The research, published in the journal Obesity, combined twin and genomic analyses in 2556 pairs of twins from the Twins Early Development Study. Data were collected in England and Wales in 1999 and 2005 when the twins were 4 and 10 years old respectively. The study was supported by the UK Medical Research Council (MRC) with additional funding from the Wellcome Trust and the Biotechnology and Biological Sciences Research Council.
The twin analysis confirmed previous studies with a doubling of genetic influence, called ‘heritability’, showing that the reasons that some boys and girls are bigger than others are 43% genetic at age 4 and 82% genetic at age 10. One explanation for this may be that as children get older, they have increased independence to seek out environmental opportunities to express their genetic predispositions, a process ‘termed gene-environment correlation’.
Since twin analyses don’t involve direct measurement of genes, the researchers used genomic data in the same sample to compare with the twin findings. They first used Genome-wide Complex Trait Analysis (GCTA) which estimates the combined effects of over 1.7 million common genetic variants across the whole genome, to demonstrate that the total effect of common genes increased by 50% between ages 4 and 10.
As GCTA doesn’t identify the effect of specific genes, the researchers then created a genetic predisposition score from 28 genetic variants known to be associated with obesity risk, and replicated the rising association with BMI for this set of genes from ages 4 to 10. Together, these findings demonstrate beyond doubt that genetic influence on body weight increases over childhood.
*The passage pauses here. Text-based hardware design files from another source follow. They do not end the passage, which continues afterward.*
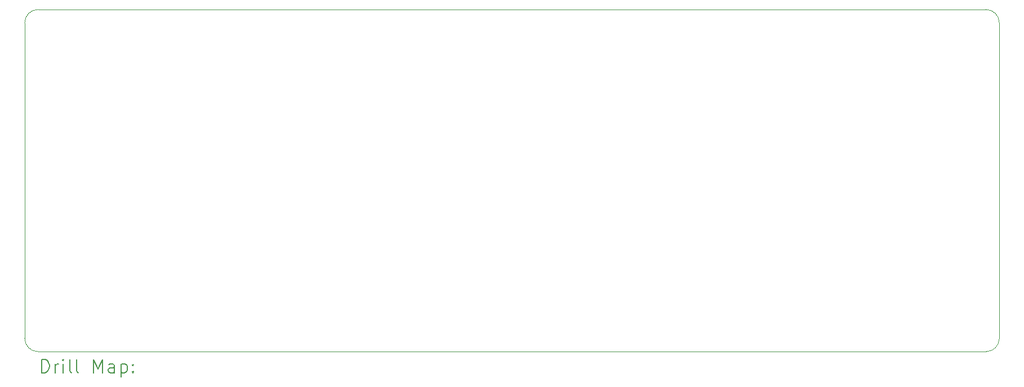
<source format=gbr>
%TF.GenerationSoftware,KiCad,Pcbnew,7.0.9*%
%TF.CreationDate,2024-12-03T23:44:50-05:00*%
%TF.ProjectId,tiny-keeb,74696e79-2d6b-4656-9562-2e6b69636164,rev?*%
%TF.SameCoordinates,Original*%
%TF.FileFunction,Drillmap*%
%TF.FilePolarity,Positive*%
%FSLAX45Y45*%
G04 Gerber Fmt 4.5, Leading zero omitted, Abs format (unit mm)*
G04 Created by KiCad (PCBNEW 7.0.9) date 2024-12-03 23:44:50*
%MOMM*%
%LPD*%
G01*
G04 APERTURE LIST*
%ADD10C,0.100000*%
%ADD11C,0.200000*%
G04 APERTURE END LIST*
D10*
X16437100Y-9951300D02*
X2187100Y-9951300D01*
X16637100Y-5001300D02*
X16637100Y-9751300D01*
X2187100Y-4801300D02*
X16437100Y-4801300D01*
X1987100Y-9751300D02*
X1987100Y-5001300D01*
X16437100Y-9951300D02*
G75*
G03*
X16637100Y-9751300I0J200000D01*
G01*
X1987100Y-9751300D02*
G75*
G03*
X2187100Y-9951300I200000J0D01*
G01*
X2187100Y-4801300D02*
G75*
G03*
X1987100Y-5001300I0J-200000D01*
G01*
X16637100Y-5001300D02*
G75*
G03*
X16437100Y-4801300I-200000J0D01*
G01*
D11*
X2242877Y-10267784D02*
X2242877Y-10067784D01*
X2242877Y-10067784D02*
X2290496Y-10067784D01*
X2290496Y-10067784D02*
X2319067Y-10077308D01*
X2319067Y-10077308D02*
X2338115Y-10096355D01*
X2338115Y-10096355D02*
X2347639Y-10115403D01*
X2347639Y-10115403D02*
X2357163Y-10153498D01*
X2357163Y-10153498D02*
X2357163Y-10182070D01*
X2357163Y-10182070D02*
X2347639Y-10220165D01*
X2347639Y-10220165D02*
X2338115Y-10239212D01*
X2338115Y-10239212D02*
X2319067Y-10258260D01*
X2319067Y-10258260D02*
X2290496Y-10267784D01*
X2290496Y-10267784D02*
X2242877Y-10267784D01*
X2442877Y-10267784D02*
X2442877Y-10134450D01*
X2442877Y-10172546D02*
X2452401Y-10153498D01*
X2452401Y-10153498D02*
X2461924Y-10143974D01*
X2461924Y-10143974D02*
X2480972Y-10134450D01*
X2480972Y-10134450D02*
X2500020Y-10134450D01*
X2566686Y-10267784D02*
X2566686Y-10134450D01*
X2566686Y-10067784D02*
X2557163Y-10077308D01*
X2557163Y-10077308D02*
X2566686Y-10086831D01*
X2566686Y-10086831D02*
X2576210Y-10077308D01*
X2576210Y-10077308D02*
X2566686Y-10067784D01*
X2566686Y-10067784D02*
X2566686Y-10086831D01*
X2690496Y-10267784D02*
X2671448Y-10258260D01*
X2671448Y-10258260D02*
X2661924Y-10239212D01*
X2661924Y-10239212D02*
X2661924Y-10067784D01*
X2795258Y-10267784D02*
X2776210Y-10258260D01*
X2776210Y-10258260D02*
X2766686Y-10239212D01*
X2766686Y-10239212D02*
X2766686Y-10067784D01*
X3023829Y-10267784D02*
X3023829Y-10067784D01*
X3023829Y-10067784D02*
X3090496Y-10210641D01*
X3090496Y-10210641D02*
X3157162Y-10067784D01*
X3157162Y-10067784D02*
X3157162Y-10267784D01*
X3338115Y-10267784D02*
X3338115Y-10163022D01*
X3338115Y-10163022D02*
X3328591Y-10143974D01*
X3328591Y-10143974D02*
X3309543Y-10134450D01*
X3309543Y-10134450D02*
X3271448Y-10134450D01*
X3271448Y-10134450D02*
X3252401Y-10143974D01*
X3338115Y-10258260D02*
X3319067Y-10267784D01*
X3319067Y-10267784D02*
X3271448Y-10267784D01*
X3271448Y-10267784D02*
X3252401Y-10258260D01*
X3252401Y-10258260D02*
X3242877Y-10239212D01*
X3242877Y-10239212D02*
X3242877Y-10220165D01*
X3242877Y-10220165D02*
X3252401Y-10201117D01*
X3252401Y-10201117D02*
X3271448Y-10191593D01*
X3271448Y-10191593D02*
X3319067Y-10191593D01*
X3319067Y-10191593D02*
X3338115Y-10182070D01*
X3433353Y-10134450D02*
X3433353Y-10334450D01*
X3433353Y-10143974D02*
X3452401Y-10134450D01*
X3452401Y-10134450D02*
X3490496Y-10134450D01*
X3490496Y-10134450D02*
X3509543Y-10143974D01*
X3509543Y-10143974D02*
X3519067Y-10153498D01*
X3519067Y-10153498D02*
X3528591Y-10172546D01*
X3528591Y-10172546D02*
X3528591Y-10229689D01*
X3528591Y-10229689D02*
X3519067Y-10248736D01*
X3519067Y-10248736D02*
X3509543Y-10258260D01*
X3509543Y-10258260D02*
X3490496Y-10267784D01*
X3490496Y-10267784D02*
X3452401Y-10267784D01*
X3452401Y-10267784D02*
X3433353Y-10258260D01*
X3614305Y-10248736D02*
X3623829Y-10258260D01*
X3623829Y-10258260D02*
X3614305Y-10267784D01*
X3614305Y-10267784D02*
X3604782Y-10258260D01*
X3604782Y-10258260D02*
X3614305Y-10248736D01*
X3614305Y-10248736D02*
X3614305Y-10267784D01*
X3614305Y-10143974D02*
X3623829Y-10153498D01*
X3623829Y-10153498D02*
X3614305Y-10163022D01*
X3614305Y-10163022D02*
X3604782Y-10153498D01*
X3604782Y-10153498D02*
X3614305Y-10143974D01*
X3614305Y-10143974D02*
X3614305Y-10163022D01*
M02*

</source>
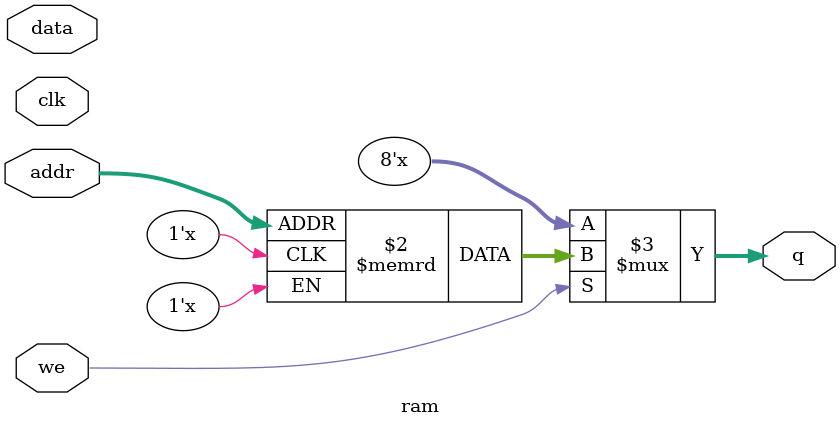
<source format=v>
module ram #(
    parameter ADDR_WIDTH=6,
    parameter DATA_WIDTH=8
) (
    input [DATA_WIDTH-1:0] data,
    input [ADDR_WIDTH-1:0] addr,
    input we, clk,
    output [7:0] q
);
reg [DATA_WIDTH-1:0] ram[2**ADDR_WIDTH-1:0];
// when we is high, write data to ram at address addr
// assign the ram value at address addr to q
assign q = (we==1'b1) ? ram[addr] : 8'bz;

initial
begin
end
endmodule

</source>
“Our results demonstrate that genetic predisposition to obesity is increasingly expressed throughout childhood,” says Dr Clare Llewellyn, UCL Epidemiology & Public Health, who co-led the study. “This underlines the importance of intervening at an early age to try to counteract these genetic effects and reduce childhood obesity.”
“The fact that the twin-based estimates of increasing heritability of BMI were supported by genomic data provides strong support for the reliability of twin analyses,” says Dr Maciej Trzaskowski of the MRC Social, Genetic and Developmental Psychiatry Centre at King’s College London, who co-led the study. “Given the time and expense incurred collecting DNA in large studies, twins offer a convenient and affordable alternative to describing the genetic architecture of a range of health-related characteristics such as body weight.”
Body Mass Index (BMI) is a ratio of weight to the square of their height. It is commonly used as a measure of whether someone is overweight or underweight compared to what is normal for their height.
The basis of the twin analysis is to compare resemblance in body weight (body mass index, BMI) between identical twins (who share 100% of their genes) and non-identical twins (who share around 50% of their genes). The magnitude of the difference between identical and non-identical twin similarity gives an estimate of the genetic contribution to BMI (heritability).